#### Tareas a realizar:
**1.** Según el pasaje sobre la libertad moderna, ¿qué obra de Locke ha sido el manual de la libertad moderna?
**2.** Reproduce sin cambios el fragmento del pasaje sobre la libertad moderna que va desde "Ved á la América, esa" hasta "individuo es grande.".
**3.** Por favor, retoma el pasaje sobre la libertad moderna a partir de su última oración.

#### Texto proporcionado:

● ● ● ● ● ● ●

Locke era el político de esta nueva escuela y su tratado del Gobierno civil ha sido el manual de la libertad moderna.
Mientras que la Inglaterra, invadida por la nueva idea, se estremecía en medio de las revoluciones, mientras que la Holanda se engrandecía en medio de las tempestades, y abría á los perseguidos sus ciudades hospitalarias, la España estrechaba su unidad y fortificaba la Inquisición; y la Francia se entregaba entera en manos de Luis XIV. Desde entonces se ha renovado el mundo, pues lo que hace la grandeza y la riqueza de las sociedades modernas no es el territorio, ni el clima, ni la antigüedad, ni la raza; es la libertad. España, último baluarte de la uniformidad, ha caído, á pesar de su bravura y de su caballería; mientras que Inglaterra ha tomado el primer rango.
Ved á la América, esa hija de la Inglaterra, ó, por mejor decir, la Inglaterra misma emigrada al Nuevo Mundo, pero dejando en la vieja patria la iglesia establecida, la nobleza, los privilegios y los abusos. Es una democracia pura, pero democracia cristiana.
Nos parece débil, porque no tiene las instituciones romanas, aquella centralización administrativa que en Europa entra en la idea del Estado; pero es fuerte por lo que le falta á la Europa, por la libertad municipal y la de la Iglesia, por la educación popular, por la asociación, por el conjunto de todas las libertades individuales. El Estado es pequeño, pero el individuo es grande.

● ● ● ● ● ● ●

[Entradas del conjunto de datos]
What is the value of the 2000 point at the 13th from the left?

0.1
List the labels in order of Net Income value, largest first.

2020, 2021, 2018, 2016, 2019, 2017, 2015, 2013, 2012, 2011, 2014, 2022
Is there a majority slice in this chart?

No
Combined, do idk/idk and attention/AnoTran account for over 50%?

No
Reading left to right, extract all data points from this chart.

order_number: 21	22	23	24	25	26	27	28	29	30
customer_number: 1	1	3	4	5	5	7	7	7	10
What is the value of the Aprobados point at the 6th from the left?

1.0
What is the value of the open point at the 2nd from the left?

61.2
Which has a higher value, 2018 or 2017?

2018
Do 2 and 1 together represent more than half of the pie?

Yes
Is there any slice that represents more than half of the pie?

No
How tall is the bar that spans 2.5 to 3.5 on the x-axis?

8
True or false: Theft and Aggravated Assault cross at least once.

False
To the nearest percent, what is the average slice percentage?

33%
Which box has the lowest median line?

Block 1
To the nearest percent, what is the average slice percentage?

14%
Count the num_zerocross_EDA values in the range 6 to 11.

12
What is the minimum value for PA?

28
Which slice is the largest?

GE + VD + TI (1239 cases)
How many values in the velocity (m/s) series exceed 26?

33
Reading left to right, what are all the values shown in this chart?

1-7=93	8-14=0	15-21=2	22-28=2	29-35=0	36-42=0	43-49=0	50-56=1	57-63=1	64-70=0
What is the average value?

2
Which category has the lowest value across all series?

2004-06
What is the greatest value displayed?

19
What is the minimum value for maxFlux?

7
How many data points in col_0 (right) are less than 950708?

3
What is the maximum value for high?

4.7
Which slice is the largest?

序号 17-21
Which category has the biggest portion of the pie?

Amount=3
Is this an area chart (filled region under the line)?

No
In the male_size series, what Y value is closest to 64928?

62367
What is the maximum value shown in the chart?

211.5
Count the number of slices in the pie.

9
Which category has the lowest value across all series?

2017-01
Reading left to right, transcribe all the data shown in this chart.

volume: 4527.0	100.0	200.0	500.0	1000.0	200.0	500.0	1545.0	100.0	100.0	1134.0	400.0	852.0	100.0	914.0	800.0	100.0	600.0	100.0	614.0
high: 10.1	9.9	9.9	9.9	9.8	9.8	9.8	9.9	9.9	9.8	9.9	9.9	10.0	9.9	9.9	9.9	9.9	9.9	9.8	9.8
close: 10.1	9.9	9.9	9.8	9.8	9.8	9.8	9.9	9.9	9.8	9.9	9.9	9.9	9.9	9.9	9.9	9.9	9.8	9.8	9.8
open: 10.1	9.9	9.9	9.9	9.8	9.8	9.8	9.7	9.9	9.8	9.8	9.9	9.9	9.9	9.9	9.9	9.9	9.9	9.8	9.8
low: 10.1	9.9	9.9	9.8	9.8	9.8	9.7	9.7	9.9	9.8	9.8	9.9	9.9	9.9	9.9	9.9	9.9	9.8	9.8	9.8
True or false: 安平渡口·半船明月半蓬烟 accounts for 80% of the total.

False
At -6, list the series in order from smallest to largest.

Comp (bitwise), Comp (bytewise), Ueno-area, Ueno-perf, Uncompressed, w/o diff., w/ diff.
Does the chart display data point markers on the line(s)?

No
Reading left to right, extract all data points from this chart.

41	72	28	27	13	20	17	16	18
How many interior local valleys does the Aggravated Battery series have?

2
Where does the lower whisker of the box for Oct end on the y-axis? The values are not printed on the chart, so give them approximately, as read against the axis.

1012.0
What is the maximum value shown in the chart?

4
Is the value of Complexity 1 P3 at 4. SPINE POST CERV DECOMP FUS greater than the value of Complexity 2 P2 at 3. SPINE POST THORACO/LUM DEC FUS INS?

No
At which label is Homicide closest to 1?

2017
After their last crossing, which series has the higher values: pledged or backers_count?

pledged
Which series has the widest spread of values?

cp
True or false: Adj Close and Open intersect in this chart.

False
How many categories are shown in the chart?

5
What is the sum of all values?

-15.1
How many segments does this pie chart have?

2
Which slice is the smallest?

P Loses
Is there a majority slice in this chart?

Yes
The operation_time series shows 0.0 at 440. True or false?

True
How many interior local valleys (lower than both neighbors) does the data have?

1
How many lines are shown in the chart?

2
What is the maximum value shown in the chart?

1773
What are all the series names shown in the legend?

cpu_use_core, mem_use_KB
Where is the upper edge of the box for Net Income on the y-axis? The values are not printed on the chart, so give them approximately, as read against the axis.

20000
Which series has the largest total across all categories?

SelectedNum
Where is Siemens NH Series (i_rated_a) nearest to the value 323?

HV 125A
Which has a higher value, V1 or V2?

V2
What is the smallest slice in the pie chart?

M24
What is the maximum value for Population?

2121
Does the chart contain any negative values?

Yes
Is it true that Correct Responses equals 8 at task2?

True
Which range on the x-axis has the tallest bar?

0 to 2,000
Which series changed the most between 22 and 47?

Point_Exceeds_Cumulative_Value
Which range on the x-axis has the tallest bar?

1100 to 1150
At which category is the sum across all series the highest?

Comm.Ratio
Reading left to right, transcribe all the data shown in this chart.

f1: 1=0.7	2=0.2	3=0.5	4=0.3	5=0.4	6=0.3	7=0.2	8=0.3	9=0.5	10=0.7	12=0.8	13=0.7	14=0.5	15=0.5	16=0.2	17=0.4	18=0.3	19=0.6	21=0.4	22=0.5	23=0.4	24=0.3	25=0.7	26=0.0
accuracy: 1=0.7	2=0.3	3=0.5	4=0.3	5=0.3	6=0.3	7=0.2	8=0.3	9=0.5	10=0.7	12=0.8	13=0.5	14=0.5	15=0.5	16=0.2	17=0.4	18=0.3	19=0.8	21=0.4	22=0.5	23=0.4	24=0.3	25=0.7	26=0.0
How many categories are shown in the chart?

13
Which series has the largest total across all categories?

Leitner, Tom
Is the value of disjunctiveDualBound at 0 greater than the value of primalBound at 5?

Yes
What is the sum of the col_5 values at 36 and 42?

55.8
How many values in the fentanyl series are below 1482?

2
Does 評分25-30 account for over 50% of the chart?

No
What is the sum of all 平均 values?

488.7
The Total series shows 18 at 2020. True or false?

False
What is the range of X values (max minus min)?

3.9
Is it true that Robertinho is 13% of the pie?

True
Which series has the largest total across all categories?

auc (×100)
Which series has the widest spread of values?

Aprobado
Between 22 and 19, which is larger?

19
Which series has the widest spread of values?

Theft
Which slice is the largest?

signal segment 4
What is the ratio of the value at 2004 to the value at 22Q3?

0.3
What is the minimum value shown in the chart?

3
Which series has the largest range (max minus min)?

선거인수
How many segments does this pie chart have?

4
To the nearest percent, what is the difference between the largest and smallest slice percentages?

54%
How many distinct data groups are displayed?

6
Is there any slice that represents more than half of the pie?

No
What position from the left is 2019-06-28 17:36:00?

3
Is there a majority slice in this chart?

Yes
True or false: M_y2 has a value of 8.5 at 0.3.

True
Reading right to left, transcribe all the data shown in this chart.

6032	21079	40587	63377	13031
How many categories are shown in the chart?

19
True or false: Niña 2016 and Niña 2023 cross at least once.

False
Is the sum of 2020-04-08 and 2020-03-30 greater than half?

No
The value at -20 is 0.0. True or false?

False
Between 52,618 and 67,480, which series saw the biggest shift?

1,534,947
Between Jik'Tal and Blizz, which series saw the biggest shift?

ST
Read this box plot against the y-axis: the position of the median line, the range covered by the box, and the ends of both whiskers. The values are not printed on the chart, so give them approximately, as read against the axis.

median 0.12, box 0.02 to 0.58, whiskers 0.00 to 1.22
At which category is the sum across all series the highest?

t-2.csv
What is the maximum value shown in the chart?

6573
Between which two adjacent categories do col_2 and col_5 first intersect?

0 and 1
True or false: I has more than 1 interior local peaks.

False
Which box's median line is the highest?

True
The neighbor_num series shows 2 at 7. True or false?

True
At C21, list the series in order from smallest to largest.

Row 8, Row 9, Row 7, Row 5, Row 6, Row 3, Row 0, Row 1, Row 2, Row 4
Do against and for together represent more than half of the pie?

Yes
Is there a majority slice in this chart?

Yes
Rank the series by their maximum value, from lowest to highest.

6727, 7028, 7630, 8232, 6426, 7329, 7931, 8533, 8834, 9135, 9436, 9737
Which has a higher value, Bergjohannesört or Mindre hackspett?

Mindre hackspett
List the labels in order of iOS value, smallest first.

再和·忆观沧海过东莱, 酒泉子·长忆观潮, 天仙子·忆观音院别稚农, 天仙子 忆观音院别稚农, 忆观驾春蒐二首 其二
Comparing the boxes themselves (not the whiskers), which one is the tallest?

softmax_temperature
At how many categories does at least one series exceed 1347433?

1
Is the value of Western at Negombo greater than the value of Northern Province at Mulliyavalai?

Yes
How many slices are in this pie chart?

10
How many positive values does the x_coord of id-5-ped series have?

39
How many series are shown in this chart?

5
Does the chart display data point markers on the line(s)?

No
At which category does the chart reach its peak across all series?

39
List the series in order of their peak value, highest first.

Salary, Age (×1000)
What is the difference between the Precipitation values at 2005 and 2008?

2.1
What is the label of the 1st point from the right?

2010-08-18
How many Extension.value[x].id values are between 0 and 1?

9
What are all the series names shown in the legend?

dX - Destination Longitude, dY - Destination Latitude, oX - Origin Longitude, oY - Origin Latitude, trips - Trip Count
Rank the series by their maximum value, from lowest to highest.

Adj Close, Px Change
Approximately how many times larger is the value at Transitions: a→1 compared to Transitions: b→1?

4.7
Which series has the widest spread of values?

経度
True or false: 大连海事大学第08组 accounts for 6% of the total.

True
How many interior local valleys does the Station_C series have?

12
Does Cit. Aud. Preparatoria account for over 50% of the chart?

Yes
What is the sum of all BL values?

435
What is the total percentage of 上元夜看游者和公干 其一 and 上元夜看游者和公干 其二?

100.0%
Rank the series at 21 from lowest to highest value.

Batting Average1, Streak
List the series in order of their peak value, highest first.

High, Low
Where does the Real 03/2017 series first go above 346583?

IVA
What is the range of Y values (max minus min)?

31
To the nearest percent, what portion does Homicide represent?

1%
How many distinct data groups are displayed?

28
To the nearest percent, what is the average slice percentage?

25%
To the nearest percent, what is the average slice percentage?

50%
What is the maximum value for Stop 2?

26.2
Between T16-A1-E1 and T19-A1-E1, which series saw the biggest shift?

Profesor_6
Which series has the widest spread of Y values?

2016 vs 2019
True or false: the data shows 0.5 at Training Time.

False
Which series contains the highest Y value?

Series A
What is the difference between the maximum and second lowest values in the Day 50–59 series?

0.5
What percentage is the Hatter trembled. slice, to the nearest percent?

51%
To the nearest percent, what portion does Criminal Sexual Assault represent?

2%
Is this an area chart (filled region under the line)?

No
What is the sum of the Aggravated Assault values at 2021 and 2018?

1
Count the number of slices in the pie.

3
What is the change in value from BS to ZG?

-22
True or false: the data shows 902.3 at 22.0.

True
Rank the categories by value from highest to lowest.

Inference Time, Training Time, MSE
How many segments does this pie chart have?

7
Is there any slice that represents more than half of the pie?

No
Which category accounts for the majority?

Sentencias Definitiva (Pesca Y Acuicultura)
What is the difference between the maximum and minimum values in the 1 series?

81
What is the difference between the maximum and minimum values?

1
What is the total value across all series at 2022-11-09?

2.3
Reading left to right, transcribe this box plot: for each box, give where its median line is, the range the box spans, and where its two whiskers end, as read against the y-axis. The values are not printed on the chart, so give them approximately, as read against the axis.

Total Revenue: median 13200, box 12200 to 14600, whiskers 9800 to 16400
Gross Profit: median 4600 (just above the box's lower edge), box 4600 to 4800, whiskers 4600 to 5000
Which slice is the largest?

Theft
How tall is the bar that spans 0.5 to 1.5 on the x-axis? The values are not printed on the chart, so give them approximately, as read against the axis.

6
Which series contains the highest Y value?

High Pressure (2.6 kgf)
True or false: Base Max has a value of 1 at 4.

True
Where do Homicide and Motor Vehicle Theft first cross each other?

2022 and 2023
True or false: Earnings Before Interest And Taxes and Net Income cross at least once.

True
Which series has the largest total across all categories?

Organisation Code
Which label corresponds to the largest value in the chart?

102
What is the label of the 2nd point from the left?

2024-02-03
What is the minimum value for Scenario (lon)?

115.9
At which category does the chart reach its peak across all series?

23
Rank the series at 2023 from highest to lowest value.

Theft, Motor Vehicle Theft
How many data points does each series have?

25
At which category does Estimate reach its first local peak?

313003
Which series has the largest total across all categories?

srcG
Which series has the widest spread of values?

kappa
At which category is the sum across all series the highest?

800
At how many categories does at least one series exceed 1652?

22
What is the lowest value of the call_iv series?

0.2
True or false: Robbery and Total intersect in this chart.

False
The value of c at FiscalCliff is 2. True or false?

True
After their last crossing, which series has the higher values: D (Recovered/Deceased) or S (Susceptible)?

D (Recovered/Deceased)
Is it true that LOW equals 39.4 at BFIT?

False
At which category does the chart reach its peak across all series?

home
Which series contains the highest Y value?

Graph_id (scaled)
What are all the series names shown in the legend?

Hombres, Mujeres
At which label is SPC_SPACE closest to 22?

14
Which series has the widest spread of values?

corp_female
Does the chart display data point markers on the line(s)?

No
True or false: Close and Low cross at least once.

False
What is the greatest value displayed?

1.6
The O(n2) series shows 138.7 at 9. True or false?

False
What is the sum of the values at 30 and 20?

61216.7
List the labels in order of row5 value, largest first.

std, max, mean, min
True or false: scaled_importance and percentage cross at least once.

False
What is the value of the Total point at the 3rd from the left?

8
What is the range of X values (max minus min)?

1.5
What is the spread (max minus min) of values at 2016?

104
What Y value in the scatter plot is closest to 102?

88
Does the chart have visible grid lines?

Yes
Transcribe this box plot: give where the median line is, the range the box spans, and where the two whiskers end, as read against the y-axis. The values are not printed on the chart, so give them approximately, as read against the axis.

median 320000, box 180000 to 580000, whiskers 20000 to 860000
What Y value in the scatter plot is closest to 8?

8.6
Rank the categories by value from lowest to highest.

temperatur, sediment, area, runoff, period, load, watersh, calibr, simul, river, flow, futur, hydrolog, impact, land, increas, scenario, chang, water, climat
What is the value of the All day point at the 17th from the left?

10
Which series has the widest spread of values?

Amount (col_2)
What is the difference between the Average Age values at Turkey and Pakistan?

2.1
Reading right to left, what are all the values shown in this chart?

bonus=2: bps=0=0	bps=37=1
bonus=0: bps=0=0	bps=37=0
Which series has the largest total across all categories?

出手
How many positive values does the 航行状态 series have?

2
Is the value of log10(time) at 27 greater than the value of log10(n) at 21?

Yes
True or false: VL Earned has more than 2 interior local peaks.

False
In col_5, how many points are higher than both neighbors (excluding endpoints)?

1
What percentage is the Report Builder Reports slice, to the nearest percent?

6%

● ● ● ● ● ● ●

#### Tus respuestas escritas:
**1.** Su tratado del Gobierno civil.

**2.**
Ved á la América, esa hija de la Inglaterra, ó, por mejor decir, la Inglaterra misma emigrada al Nuevo Mundo, pero dejando en la vieja patria la iglesia establecida, la nobleza, los privilegios y los abusos. Es una democracia pura, pero democracia cristiana.
Nos parece débil, porque no tiene las instituciones romanas, aquella centralización administrativa que en Europa entra en la idea del Estado; pero es fuerte por lo que le falta á la Europa, por la libertad municipal y la de la Iglesia, por la educación popular, por la asociación, por el conjunto de todas las libertades individuales. El Estado es pequeño, pero el individuo es grande.

**3.**
Tal es el triunfo de la libertad moderna. Recorriendo el camino que hemos hecho es fácil ver que esta libertad es el reverso de las ideas de Aristóteles. Es la soberanía del individuo, opuesta á la antigua soberanía del Estado.
Benjamín Constant había notado esta diferencia de las dos libertades, hace cuarenta años, pero sus ideas, tan sencillas y verdaderas como prácticas, no han entrado en el espíritu de las instituciones francesas. Falta mucho para eso, y desde 1789, se puede decir que la Francia ha trabajado en sentido contrario, vacilando entre la libertad moderna y la antigua soberanía. Los empelucados políticos de la antigüedad no han podido ver jamás que en las sociedades modernas, en que el pueblo vive de la industria y no se reúne á cada instante en la plaza pública, la soberanía á la griega no es sino una trampa y un peligro.
En 1789 la escuela americana preponderó; pero los derechos individuales sólo alcanzaron á ser proclamados; con la Legislatura y la Convención la idea de la soberanía antigua triunfó por los sofismas de Rousseau y de Mably, y con ella las pretensiones de Robespierre sobre la unidad y las ideas de los discípulos de Mably, que declaraban que la libertad individual era un flagelo, que la propiedad era un mal y que la autoridad legislativa es ilimitada y se extiende á todo. Con la Constitución del año III se vuelve á las ideas modernas; pero el ensayo cae bajo los recuerdos sangrientos, bajo las pasiones y los odios sublevados y por la necesidad que la Francia tenía de reposo y olvido.
El Consulado dió ese reposo y agregó la gloria, pero á mucha costa, haciéndolo pagar con la libertad. En todas las historias se procura exaltar el genio organizador del primer cónsul; se hace de Napoleón un Licurgo, imaginando instituciones nuevas para un pueblo que las revoluciones habían reducido á polvo; esto es ir demasiado lejos. Se puede alabar la enérgica voluntad, pero no las ideas políticas de Bonaparte, porque todas esas ideas se reducen á una sola: hacer entrar á la Francia en el surco de la antigua monarquía.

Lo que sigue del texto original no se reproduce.